=== Input for this task ===

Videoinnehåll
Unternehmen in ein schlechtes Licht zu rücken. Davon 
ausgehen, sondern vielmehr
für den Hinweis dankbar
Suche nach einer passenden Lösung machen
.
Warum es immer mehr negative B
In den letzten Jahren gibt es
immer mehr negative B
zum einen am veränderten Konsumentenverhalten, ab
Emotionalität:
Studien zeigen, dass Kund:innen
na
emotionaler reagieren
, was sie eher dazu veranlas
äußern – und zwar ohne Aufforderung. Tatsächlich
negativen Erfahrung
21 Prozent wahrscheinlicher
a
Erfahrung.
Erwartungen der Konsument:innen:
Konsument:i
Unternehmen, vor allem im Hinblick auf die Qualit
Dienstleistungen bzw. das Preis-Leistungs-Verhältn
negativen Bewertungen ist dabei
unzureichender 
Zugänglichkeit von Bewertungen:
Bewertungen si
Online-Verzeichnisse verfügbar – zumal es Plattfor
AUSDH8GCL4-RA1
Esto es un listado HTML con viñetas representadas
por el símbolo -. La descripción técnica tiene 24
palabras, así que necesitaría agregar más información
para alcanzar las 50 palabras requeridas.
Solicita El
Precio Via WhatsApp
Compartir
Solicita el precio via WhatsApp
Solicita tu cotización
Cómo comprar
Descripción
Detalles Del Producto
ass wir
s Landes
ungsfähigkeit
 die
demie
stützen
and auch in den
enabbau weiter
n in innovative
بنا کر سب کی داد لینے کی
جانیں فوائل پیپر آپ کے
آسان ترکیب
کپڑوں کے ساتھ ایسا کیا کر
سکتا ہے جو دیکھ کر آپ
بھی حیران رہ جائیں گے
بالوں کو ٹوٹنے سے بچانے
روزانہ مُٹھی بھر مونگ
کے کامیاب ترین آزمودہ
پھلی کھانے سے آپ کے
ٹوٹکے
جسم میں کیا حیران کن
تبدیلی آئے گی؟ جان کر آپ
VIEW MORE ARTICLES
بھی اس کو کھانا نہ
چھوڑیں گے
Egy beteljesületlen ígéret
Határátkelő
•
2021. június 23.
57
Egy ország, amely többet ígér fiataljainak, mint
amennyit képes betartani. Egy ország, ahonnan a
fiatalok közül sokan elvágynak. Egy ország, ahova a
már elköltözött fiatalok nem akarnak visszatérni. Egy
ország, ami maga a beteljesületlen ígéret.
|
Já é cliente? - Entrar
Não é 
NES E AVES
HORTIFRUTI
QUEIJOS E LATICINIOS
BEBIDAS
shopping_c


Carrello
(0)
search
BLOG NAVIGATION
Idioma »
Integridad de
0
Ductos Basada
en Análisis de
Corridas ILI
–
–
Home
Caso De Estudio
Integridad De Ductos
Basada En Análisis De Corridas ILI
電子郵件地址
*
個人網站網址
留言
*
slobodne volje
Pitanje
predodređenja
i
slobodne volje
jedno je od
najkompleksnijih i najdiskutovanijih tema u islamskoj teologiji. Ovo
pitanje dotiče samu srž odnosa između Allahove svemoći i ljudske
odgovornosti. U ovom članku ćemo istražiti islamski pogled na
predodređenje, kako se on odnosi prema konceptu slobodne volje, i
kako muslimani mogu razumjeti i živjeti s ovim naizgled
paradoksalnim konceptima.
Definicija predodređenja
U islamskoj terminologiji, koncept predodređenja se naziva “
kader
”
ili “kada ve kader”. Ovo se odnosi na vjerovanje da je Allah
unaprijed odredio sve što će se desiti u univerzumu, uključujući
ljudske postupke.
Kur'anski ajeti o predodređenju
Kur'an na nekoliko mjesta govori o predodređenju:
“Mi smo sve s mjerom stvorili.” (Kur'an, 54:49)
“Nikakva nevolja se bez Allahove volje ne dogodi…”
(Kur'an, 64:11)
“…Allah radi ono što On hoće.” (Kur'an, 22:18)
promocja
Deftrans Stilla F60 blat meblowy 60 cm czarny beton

===

What to do:
Reproducing the whole listing above is not the task. Copy exactly only the lines from the one with "Unternehmen, vor allem" to the one with "amennyit képes betartani.", both kept.

Exercise answer:
Unternehmen, vor allem im Hinblick auf die Qualit
Dienstleistungen bzw. das Preis-Leistungs-Verhältn
negativen Bewertungen ist dabei
unzureichender 
Zugänglichkeit von Bewertungen:
Bewertungen si
Online-Verzeichnisse verfügbar – zumal es Plattfor
AUSDH8GCL4-RA1
Esto es un listado HTML con viñetas representadas
por el símbolo -. La descripción técnica tiene 24
palabras, así que necesitaría agregar más información
para alcanzar las 50 palabras requeridas.
Solicita El
Precio Via WhatsApp
Compartir
Solicita el precio via WhatsApp
Solicita tu cotización
Cómo comprar
Descripción
Detalles Del Producto
ass wir
s Landes
ungsfähigkeit
 die
demie
stützen
and auch in den
enabbau weiter
n in innovative
بنا کر سب کی داد لینے کی
جانیں فوائل پیپر آپ کے
آسان ترکیب
کپڑوں کے ساتھ ایسا کیا کر
سکتا ہے جو دیکھ کر آپ
بھی حیران رہ جائیں گے
بالوں کو ٹوٹنے سے بچانے
روزانہ مُٹھی بھر مونگ
کے کامیاب ترین آزمودہ
پھلی کھانے سے آپ کے
ٹوٹکے
جسم میں کیا حیران کن
تبدیلی آئے گی؟ جان کر آپ
VIEW MORE ARTICLES
بھی اس کو کھانا نہ
چھوڑیں گے
Egy beteljesületlen ígéret
Határátkelő
•
2021. június 23.
57
Egy ország, amely többet ígér fiataljainak, mint
amennyit képes betartani. Egy ország, ahonnan a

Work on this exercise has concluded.